**Short exercise:**
Return the lines of the records below verbatim, from the line containing "pose: elev=4.2 azim=285.2" up to and including the line containing "Dot at: (235, 213)". Leave the pictures out of your answer.

───

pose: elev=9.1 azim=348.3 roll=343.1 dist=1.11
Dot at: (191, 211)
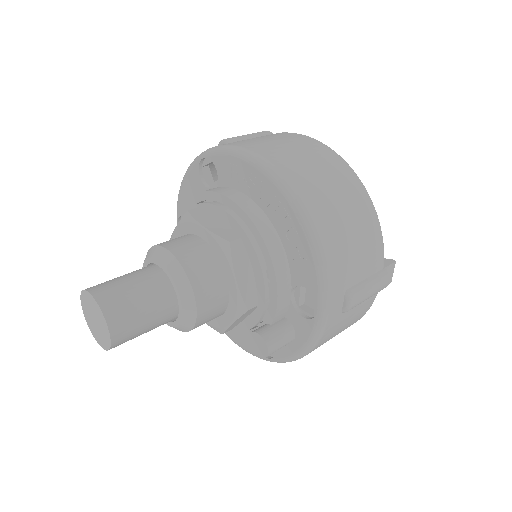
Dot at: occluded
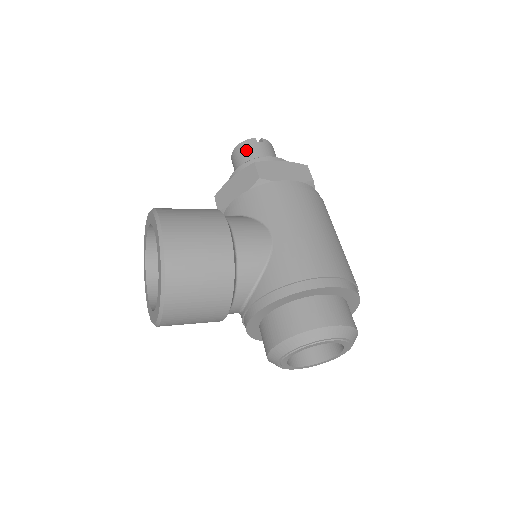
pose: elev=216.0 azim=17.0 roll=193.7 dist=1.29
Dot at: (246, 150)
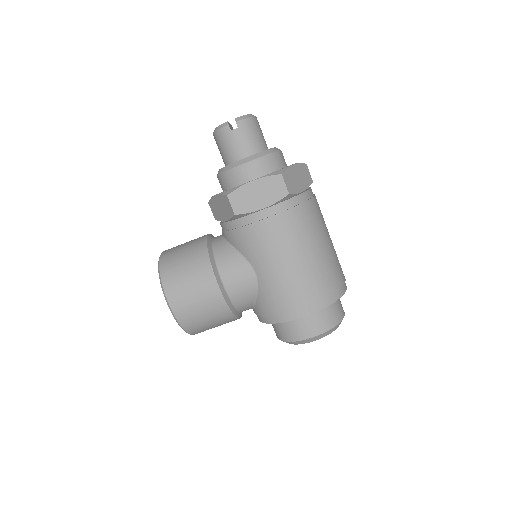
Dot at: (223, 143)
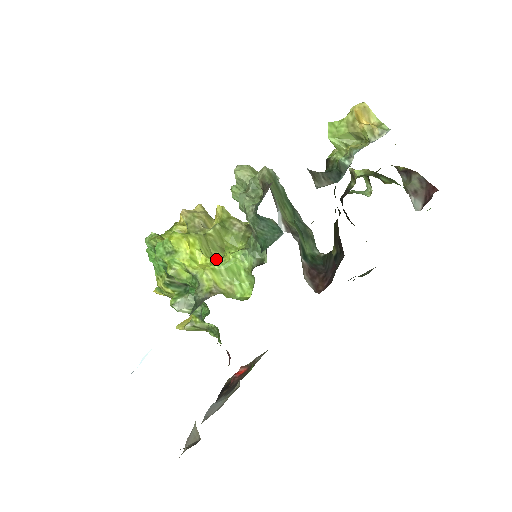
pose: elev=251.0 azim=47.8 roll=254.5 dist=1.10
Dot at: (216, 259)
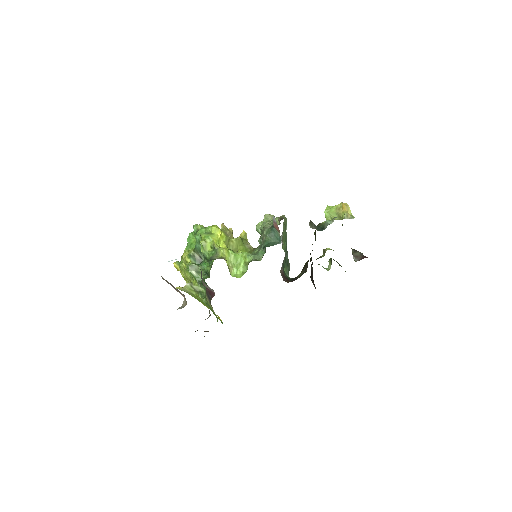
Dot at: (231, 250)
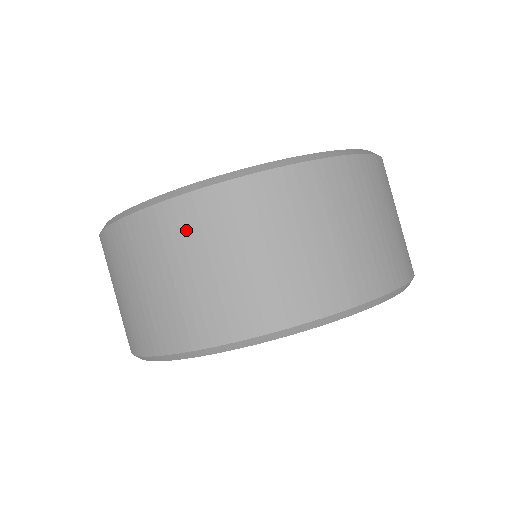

───

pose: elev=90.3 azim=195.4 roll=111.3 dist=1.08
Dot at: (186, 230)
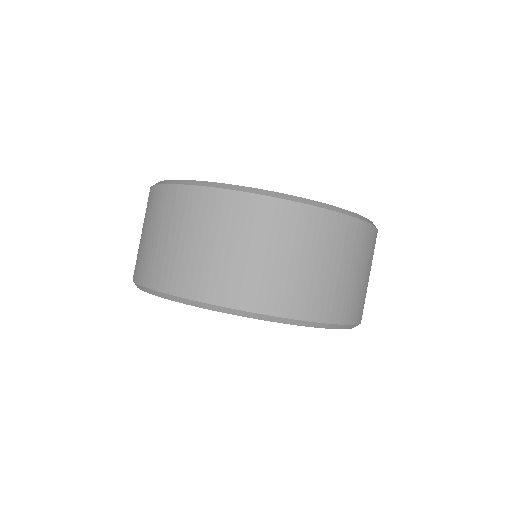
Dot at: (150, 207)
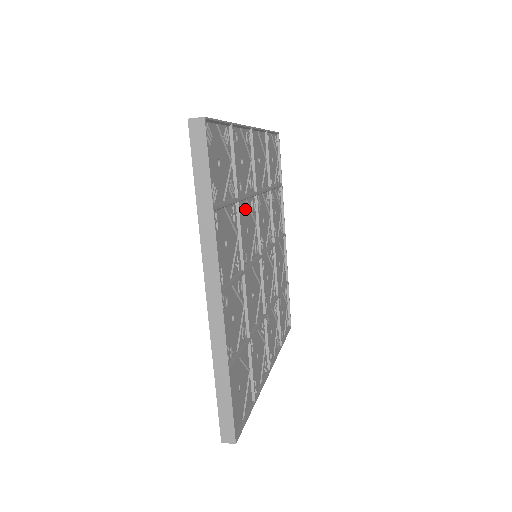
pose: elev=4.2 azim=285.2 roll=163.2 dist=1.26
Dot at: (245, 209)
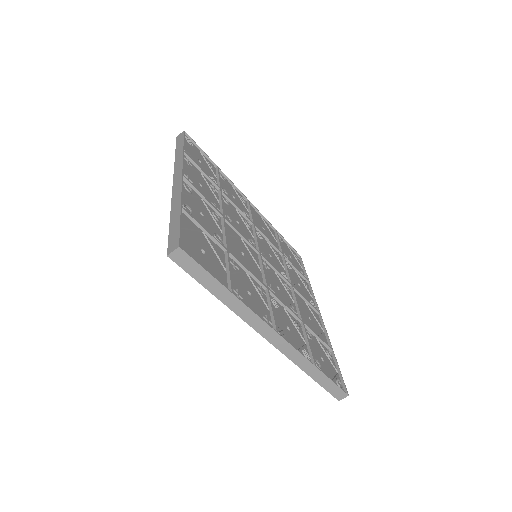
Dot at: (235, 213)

───

**Result for this task:**
pose: elev=4.2 azim=285.2 roll=163.2 dist=1.26
Dot at: (245, 209)
Dot at: (235, 213)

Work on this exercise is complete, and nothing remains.